A instalação de sistemas de ar condicionado na Escola Básica e na creche de Rossio ao Sul do Tejo esteve em destaque em recente reunião de executivo da Câmara de Abrantes, após a intervenção de um cidadão preocupado com as condições enfrentadas pelas crianças durante os períodos de maior calor.
Miguel Costa, que se apresentou “na qualidade de pai, de encarregado de educação e de cidadão”, questionou o presidente do município sobre a viabilidade de se avançar com a climatização daqueles espaços educativos tendo em conta as condições climatéricas e altas temperaturas habituais no verão.
“O que me motivou hoje a vir aqui foi questionar qual a viabilidade de poder instalar ares condicionados na escola do Rossio, bem como na creche, neste caso no infantário, uma vez que as condições atmosféricas cada vez estão mais gravosas e mais severas e está a chegar o verão, o calor lá é muito intenso”, afirmou.

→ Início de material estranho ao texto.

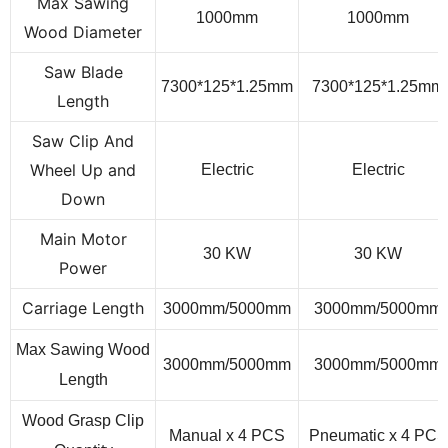
Max Sawing
1000
mm
1000
mm
Wood Diameter
Saw Blade
7
3
00*1
25
*1.
2
5
mm
7
3
00*1
25
*1.
2
5
mm
Length
Saw Clip And
Wheel Up and
Electric
Electric
Down
Main Motor
30 KW
30 KW
Power
Carriage Length
3000mm/5
000
mm
3000mm/5
000
mm
Max Sawing Wood
3000mm/50
00
mm
3000mm/50
00
mm
Length
Wood Grasp Clip
Manual x 4
PCS
Pneumatic x 4
PCS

Em resposta, o presidente da Câmara, Manuel Jorge Valamatos, reconheceu que as alterações climáticas têm vindo a impor novos desafios às infraestruturas públicas, nomeadamente no contexto escolar.
“É uma verdade, as alterações climáticas têm-nos obrigado a reagir de forma muito constante”, disse, sublinhando, no entanto, não ser possível intervir em simultâneo em todos os estabelecimentos de ensino.
O autarca explicou que a instalação de sistemas de ar condicionado está a ser analisada e estudada, sendo atualmente considerada “a única solução” para mitigar o impacto das temperaturas elevadas.
Ainda assim, alertou para a complexidade dos processos, nomeadamente ao nível das infraestruturas elétricas. “Nem sempre os quadros elétricos correspondem à capacidade da potência que os ares condicionados exigem. Portanto, há aqui todo um trabalho a fazer”.
Manuel Jorge Valamatos referiu também que o município tem vindo a instalar sistemas de aquecimento e arrefecimento em várias escolas do concelho, indicando que a escola de Rossio ao Sul do Tejo será uma das próximas a beneficiar dessa intervenção.
Contudo, não avançou prazos concretos. “Não lhe sei dizer quando nem se no próximo verão vamos ter condições. Não me posso comprometer”.
O presidente garantiu, ainda assim, que a autarquia está a trabalhar para responder “o mais rápido possível” às necessidades identificadas, embora sublinhando que estes processos implicam a elaboração de projetos e o cumprimento de procedimentos técnicos.